The flowchart and block diagrams in the Figures illustrate the architecture, functionality, and operation of possible implementations of systems, methods and computer program products according to various embodiments of the present invention. In this regard, each block in the flowchart or block diagrams may represent a module, segment, or portion of code, which comprises one or more executable instructions for implementing the specified logical function(s). It should also be noted that, in some alternative implementations, the functions noted in the block may occur out of the order noted in the figures. For example, two blocks shown in succession may, in fact, be executed substantially concurrently, or the blocks may sometimes be executed in the reverse order, depending upon the functionality involved. It will also be noted that each block of the block diagrams and/or flowchart illustration, and combinations of blocks in the block diagrams and/or flowchart illustration, can be implemented by special purpose hardware-based systems that perform the specified functions or acts, or combinations of special purpose hardware and computer instructions.
The terminology used herein is for the purpose of describing particular embodiments only and is not intended to be limiting of the invention. As used herein, the singular forms “a”, an and the are intended to include the plural forms as well, unless the context clearly indicates otherwise. It will be further understood that the terms “comprises” and/or “comprising,” when used in this specification, specify the presence of stated features, integers, steps, operations, elements, and/or components, but do not preclude the presence or addition of one or more other features, integers, steps, operations, elements, components, and/or groups thereof.

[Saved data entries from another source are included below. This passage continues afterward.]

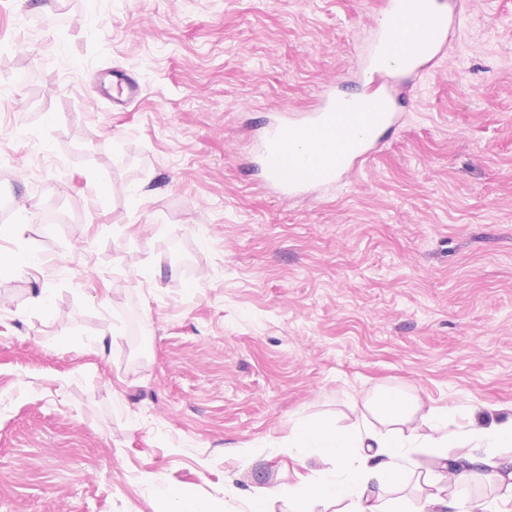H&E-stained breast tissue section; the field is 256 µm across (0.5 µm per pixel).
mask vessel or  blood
Here are the masks:
<instances>
[{
    "label": "vessel or blood",
    "instance_id": "b4317fda",
    "mask_svg": "<svg viewBox=\"0 0 512 512\" xmlns=\"http://www.w3.org/2000/svg\"><path fill=\"white\" fill-rule=\"evenodd\" d=\"M463 0H379L378 22L361 67L364 99L350 112L336 83L310 112L284 110L257 145L263 184L291 199L336 187L374 158L384 132L396 129L398 104L413 78L428 72L463 17ZM315 148L295 160L297 147Z\"/></svg>",
    "mask_w": 512,
    "mask_h": 512
}]
</instances>
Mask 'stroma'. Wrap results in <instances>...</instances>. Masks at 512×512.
I'll list each match as a JSON object with an SVG mask.
<instances>
[{
  "label": "stroma",
  "instance_id": "1",
  "mask_svg": "<svg viewBox=\"0 0 512 512\" xmlns=\"http://www.w3.org/2000/svg\"><path fill=\"white\" fill-rule=\"evenodd\" d=\"M375 13L0 0V226H25L0 251L36 257L0 272V512H154L170 482L247 512L298 480L290 419L380 385L453 434L512 416V0H472L367 168L258 185L281 108L358 91ZM113 71L140 85L121 108Z\"/></svg>",
  "mask_w": 512,
  "mask_h": 512
}]
</instances>
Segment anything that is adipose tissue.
I'll list each match as a JSON object with an SVG mask.
<instances>
[{
  "label": "adipose tissue",
  "instance_id": "ef3b65f1",
  "mask_svg": "<svg viewBox=\"0 0 512 512\" xmlns=\"http://www.w3.org/2000/svg\"><path fill=\"white\" fill-rule=\"evenodd\" d=\"M351 422L341 426L307 418L290 425L288 454L298 462H328L323 471L300 476L296 485H269L248 498L250 512H271L273 502L288 498L297 512H404L394 494L400 461L424 452L429 465L417 479L428 487L417 512H446L448 489H462L483 476L512 498V464L483 456L486 448L512 446V416L484 428L465 431L464 441L479 454L452 457L448 413L419 395L381 387L363 404L351 405ZM156 512H216L214 505L183 484L163 486Z\"/></svg>",
  "mask_w": 512,
  "mask_h": 512
}]
</instances>
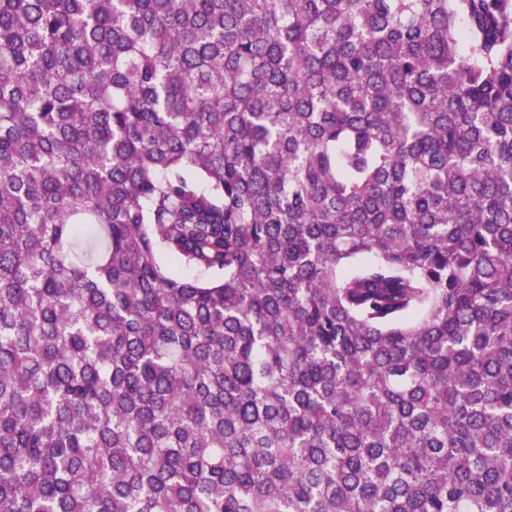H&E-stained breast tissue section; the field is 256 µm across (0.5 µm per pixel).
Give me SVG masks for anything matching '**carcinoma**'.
Masks as SVG:
<instances>
[{
    "label": "carcinoma",
    "instance_id": "obj_1",
    "mask_svg": "<svg viewBox=\"0 0 512 512\" xmlns=\"http://www.w3.org/2000/svg\"><path fill=\"white\" fill-rule=\"evenodd\" d=\"M0 512H512V0H0Z\"/></svg>",
    "mask_w": 512,
    "mask_h": 512
}]
</instances>
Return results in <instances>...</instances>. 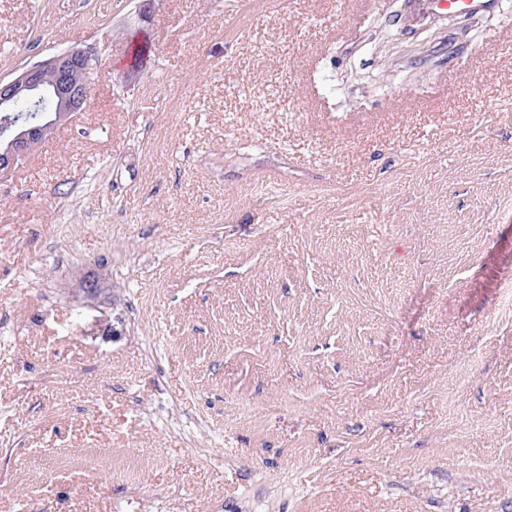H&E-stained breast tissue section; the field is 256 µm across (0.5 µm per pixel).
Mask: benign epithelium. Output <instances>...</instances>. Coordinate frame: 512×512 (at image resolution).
I'll use <instances>...</instances> for the list:
<instances>
[{"label":"benign epithelium","mask_w":512,"mask_h":512,"mask_svg":"<svg viewBox=\"0 0 512 512\" xmlns=\"http://www.w3.org/2000/svg\"><path fill=\"white\" fill-rule=\"evenodd\" d=\"M95 59L87 51L72 49L55 54L38 64L25 67L8 81L0 79V115L14 111L17 102L34 101L45 90H50L53 99L51 113L43 117L49 125H65L75 114L83 111L89 97L88 84L76 80L79 73H90ZM43 126L23 124L4 119L0 126V177L6 178L18 168L28 156L35 152Z\"/></svg>","instance_id":"7a95c632"}]
</instances>
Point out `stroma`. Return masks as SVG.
Listing matches in <instances>:
<instances>
[{
	"label": "stroma",
	"instance_id": "35a3bbf8",
	"mask_svg": "<svg viewBox=\"0 0 512 512\" xmlns=\"http://www.w3.org/2000/svg\"><path fill=\"white\" fill-rule=\"evenodd\" d=\"M73 48L0 180V512H512V0H0V78ZM416 2H422L434 5H438L441 8L452 10H464L468 14L479 15L488 13L494 10L497 5V0H414ZM95 59L88 51L72 49L55 54L38 64L25 67L8 81L0 78V115L14 112L17 102L37 100L50 90L53 109L43 117L44 125L11 122L4 118L0 131V177L7 178L40 146L37 142L46 125H65L82 112L89 97L86 81L78 82V73L89 74Z\"/></svg>",
	"mask_w": 512,
	"mask_h": 512
}]
</instances>
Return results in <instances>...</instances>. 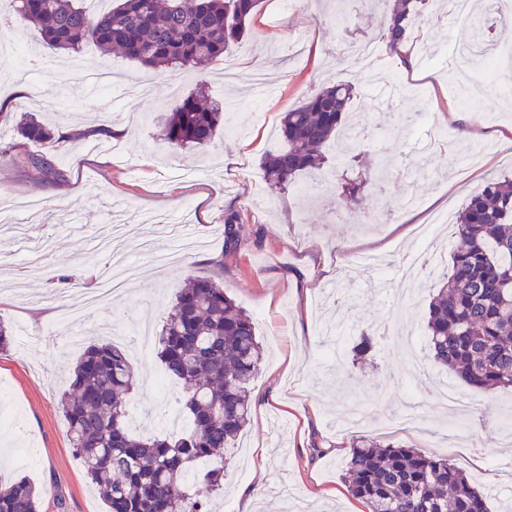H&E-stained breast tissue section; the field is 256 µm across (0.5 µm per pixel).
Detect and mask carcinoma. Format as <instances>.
<instances>
[{"label": "carcinoma", "instance_id": "cac0c4a2", "mask_svg": "<svg viewBox=\"0 0 512 512\" xmlns=\"http://www.w3.org/2000/svg\"><path fill=\"white\" fill-rule=\"evenodd\" d=\"M32 26L37 44L77 53L87 43L119 51L148 69L204 68L248 34L260 0H118L89 16L76 0H11ZM428 0H394L380 41L402 64L398 47L410 40ZM355 94L339 80L280 119L283 143L261 163L263 178L285 185L322 171L324 149L341 136L337 160L354 161L360 135L348 123ZM224 102L199 89L177 102L162 136L175 148H202L221 132ZM21 143L0 145L9 155L27 143L51 144L55 129L29 117L17 126ZM50 179L62 172L45 154L27 156ZM232 214L224 221L225 252L239 245ZM460 246L428 306L426 331L433 361L478 389L512 388V179H489L455 221ZM157 357L182 386L189 430L180 435L136 434L127 424L126 397L136 376L128 354L92 342L73 368L61 410L73 448L108 512H211L224 491V449L244 430L252 411L249 384L262 360L252 318L210 278H191L176 295L156 339ZM344 479L368 512H489L487 496L451 459L403 445L352 441ZM25 478L0 481V512H38Z\"/></svg>", "mask_w": 512, "mask_h": 512}]
</instances>
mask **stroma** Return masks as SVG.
Segmentation results:
<instances>
[{
	"label": "stroma",
	"instance_id": "35a3bbf8",
	"mask_svg": "<svg viewBox=\"0 0 512 512\" xmlns=\"http://www.w3.org/2000/svg\"><path fill=\"white\" fill-rule=\"evenodd\" d=\"M0 42L23 46L0 55V141L16 136L22 113L64 137L46 149L64 172L48 181L23 159L0 157V208L38 201L0 224V322L12 342L0 351V479L26 478L40 512H106L67 436L60 399L78 350L46 331L75 289L94 291L111 252L139 273L122 295L101 300L83 323L82 344L142 320L161 327L175 294L193 277H209L250 314L263 346L251 383V421L235 441L214 512H367L344 482L355 436L452 457L476 486L488 489L490 512H512V392L476 390L432 366L427 379L404 372L413 355L429 356L424 312L443 274L430 267L402 277L404 258L420 244L403 220V203L421 202L417 216L442 209L456 215L466 197L493 176H512V91L489 87L483 67L459 78L448 61L467 34L429 0L414 25L412 51L431 59L407 72L397 101L384 93L396 62L382 57L363 74L346 54L352 39L376 38L377 0H261L249 36L229 53L241 73L261 69L275 82L265 96L225 81L221 64L178 73L147 72L94 45L42 63L31 51L30 24L9 7ZM352 81V120L361 126L367 159L385 153L395 176L386 192L366 186L357 206L343 189L364 175L335 162L309 208L296 204L311 175L287 185L266 182L263 157L281 145L280 117L336 80ZM224 100L225 131L209 145L173 150L159 120L196 87ZM108 123L114 138L95 135ZM237 214L238 250L224 252V220ZM379 216L370 224L367 214ZM190 224L192 237L157 234L154 218ZM372 254L368 272L351 268ZM369 339L368 356L337 372L335 353ZM139 380L127 404L133 430L168 434L181 414V387L166 378L155 355L134 360ZM452 383L465 415L440 397ZM35 451L31 468L23 449ZM265 457H258V449Z\"/></svg>",
	"mask_w": 512,
	"mask_h": 512
}]
</instances>
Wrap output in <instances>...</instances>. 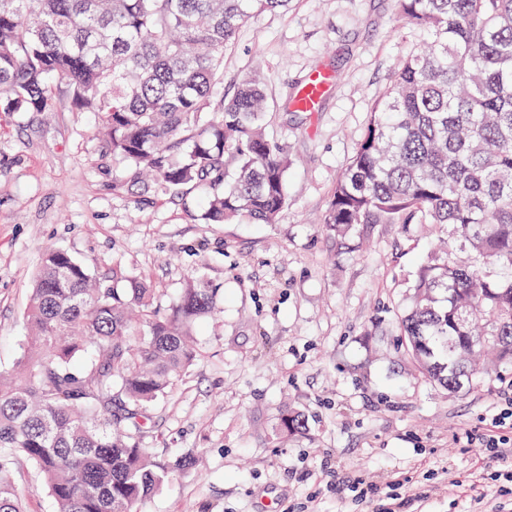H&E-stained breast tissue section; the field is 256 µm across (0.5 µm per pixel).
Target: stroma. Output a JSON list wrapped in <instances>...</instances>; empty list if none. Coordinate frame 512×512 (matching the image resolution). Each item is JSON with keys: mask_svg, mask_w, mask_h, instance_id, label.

The corresponding structures, materials, acts, and equivalents of all means or step plus function elements in the claims below are intended to include any structure, material, or act for performing the function in combination with other claimed elements as specifically claimed. The description of the present invention has been presented for purposes of illustration and description, but is not intended to be exhaustive or limited to the invention in the form disclosed. Many modifications and variations will be apparent to those of ordinary skill in the art without departing from the scope and spirit of the invention. The embodiment was chosen and described in order to best explain the principles of the invention and the practical application, and to enable others of ordinary skill in the art to understand the invention for various embodiments with various modifications as are suited to the particular use contemplated.